„Traffic is a serious issue“ – Über die Entfernungen im Valley
Das Silicon Valley ist gerade deshalb so faszinierend, weil hier auf engem Raum die gesamte IT-Welt konzentriert ist. Hier findet sich nicht nur das Who is Who der großen IT Konzerne (und wirklich alle sind hier mit großen Niederlassungen vertreten), sondern tausende Start-Ups, die innovative Ideen und Geschäftsmodelle rasant voran treiben. Und darüber hinaus gibt es viele weitere, vielleicht auch schon etwas reifere IT-Unternehmen, die man in Deutschland wohl „Mittelstand“ nennen würde. Hunderttausende IT-Experten arbeiten so auf engem Raum miteinander, Netzwerke entstehen – und alles dreht sich um IT.
Diesen wirklich beeindruckenden Schmelztiegel der Welt-IT-Industrie bekommt man sehr anschaulich mit, wenn man durchs Valley fährt. Überall sieht man die Logos und die Bürogebäude der IT-Firmen. Man merkt dabei auch, dass das Valley eine Geschichte hat. Neben hochmodernen Campus-Gebäuden mit ihren Hochglanz-Fassaden sieht man durchaus auch Gebäude, die nicht ganz so futuristisch daher kommen und schon etwas älter sind.

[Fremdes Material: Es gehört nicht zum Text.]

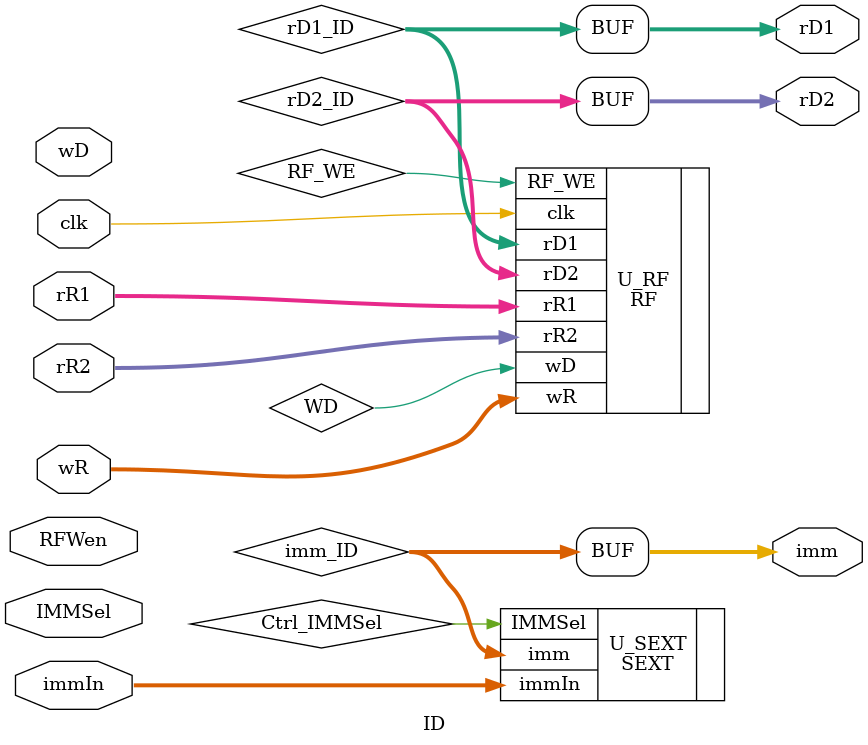
<source format=v>
module ID(
    input  wire        clk,
    input  wire [4:0]  rR1,
    input  wire [4:0]  rR2,
    input  wire [4:0]  wR,
    input  wire [31:0] wD,
    input  wire        RFWen,

    input  wire [31:7] immIn,
    input  wire [3:0]  IMMSel,
    output reg  [31:0] imm,

    output reg  [31:0] rD1,
    output reg  [31:0] rD2
);

    wire [31:0] rD1_ID;
    wire [31:0] rD2_ID;
    wire [31:0] imm_ID;

    assign rD1_ID = rD1;
    assign rD2_ID = rD2;
    assign imm_ID = imm;
    
    RF U_RF(
            .clk(clk),
            .rR1(rR1),
            .rR2(rR2),
            .wR(wR),
            .wD(WD),
            .RF_WE(RF_WE),

            .rD1(rD1_ID),
            .rD2(rD2_ID)
            );      
                          
    SEXT U_SEXT(
            .immIn(immIn),
            .IMMSel(Ctrl_IMMSel),
            .imm(imm_ID)
            );

endmodule
</source>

Um die unglaubliche Konzentration von IT-Firmen zu erleben, braucht man eigentlich nicht mal ins Auto zu steigen: Schon bei meinem morgendlichen Jogging durch die Hügel von Palo Alto komme ich, ohne Marathon-Distanzen zu überwinden, schnell mal an den Büros von SAP, HP, Cloudera und VMware vorbei.
Auto ist ein gutes Stichwort, denn diese Konzentration und Nähe hat natürlich auch ihre Schattenseiten, nämlich den horrenden Verkehr. Fast in allen unseren Interviews heißt es irgendwann im Gesprächsverlauf: „traffic is a serious issue“. Jeden Morgen und Abend schiebt sich eine riesige Blechkarawane im Stop&Go-Verkehr durch das Valley. Hunderttausende ITler müssen ja zu ihrem Arbeitsplatz. Auch wenn die Straßen hier extrem ausgebaut sind, führt das oft zu kilometerlangen Staus. Die eigentlich kurzen Distanzen können dann ganz schön lang werden – es ist nichts Besonderes für die 40 Meilen von Palo Alto nach San Francisco zweieinhalb Stunden Fahrzeit zu brauchen (im Selbstversuch getestet!). Der „traffic“ wird so zum Treiber für eine ausgeprägte Home-Office-Kultur in vielen Unternehmen. Um nicht Zeit in sinnlosen Staus zu verlieren, arbeitet man gleich von zu Hause oder versucht face-to-face Meetings so zu legen, dass man nicht in die Rush-Hour kommt.
Aber das Silicon Valley wäre nicht das Silicon Valley, wenn man für dieses Problem nicht auch nach wirklich disruptiven Lösungen suchen würde. Während die vielleicht nahe liegende Idee, den öffentlichen Nahverkehr auszubauen, scheinbar nicht als „next big thing“ eingeschätzt wird, wird hier vor allem über selbstfahrende Autos nachgedacht. Es ist kein Zufall, dass mit Apple, Google und Tesla drei wichtige Pioniere des autonomen Fahrens im Silicon Valley sitzen. Und ja: man sieht hier die Google cars wirklich. Neben der Technologie ist auch die Idee dahinter durchaus interessant: die Menschen sollen ihre Zeit nicht in Staus und am Steuer verschwenden, sondern in dieser Zeit – während ihr Auto selber fährt – lieber arbeiten, sich mit Kollegen vernetzen und vielleicht schon die nächste große Innovation voranbringen.